Chinese demand tougher policing of shoddy goods
BEIJING -- Chinese, long plagued by rampant production and distribution of bogus goods, on Thursday voiced hopes that such illegalities can be truly controlled with intensified inspection efforts.
Their calls come on the eve of International Consumer Rights Day, an occasion that has made media headlines around the country.
On China's Twitter-like Sina Weibo service, a discussion organized to share experiences of being cheated or treated unfairly in commerce generated more than 60,000 comments within three days.
The national broadcaster CCTV, which is set to reveal a list of cases concerning fake and inferior goods as well as scams facing consumers in an annual program scheduled for Friday, also invited Internet users to provide information.
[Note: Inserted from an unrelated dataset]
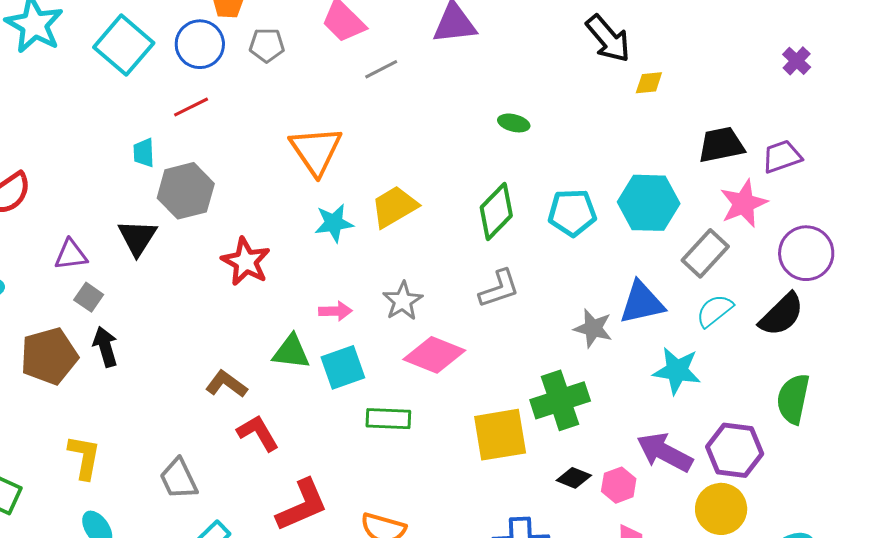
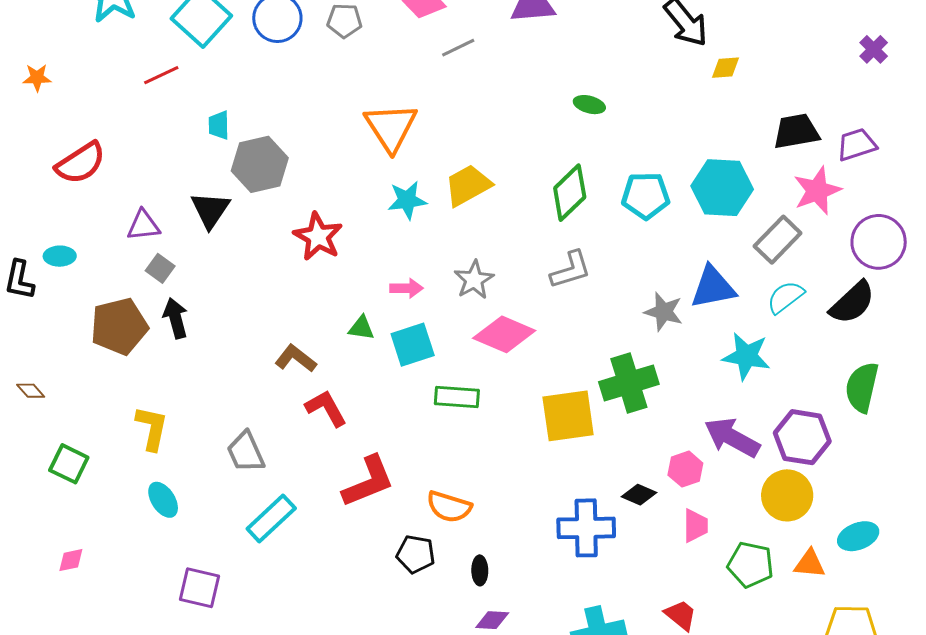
red line: (191, 107) -> (161, 75), moved
green triangle: (291, 352) -> (361, 328), size x0.7
black diamond: (574, 478) -> (639, 495), moved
In scenes that China has long grown accustomed to on a periodic basis, recent days have also seen a concentration of inspection visits to markets and factories and burning of fake or inferior goods by officials.
True, the tightened oversight ahead of Consumer Rights Day is useful and even dramatic. But the public want more to be done.
"Targeting these illegalities on just one day won't really help, and instead we should focus on product and service quality as well as consumer rights protection year round," read one Weibo entry.
Another Internet user wrote, "Government agencies should beef up their inspection and control efforts, and guilty producers and traders should be severely punished for breaking the law."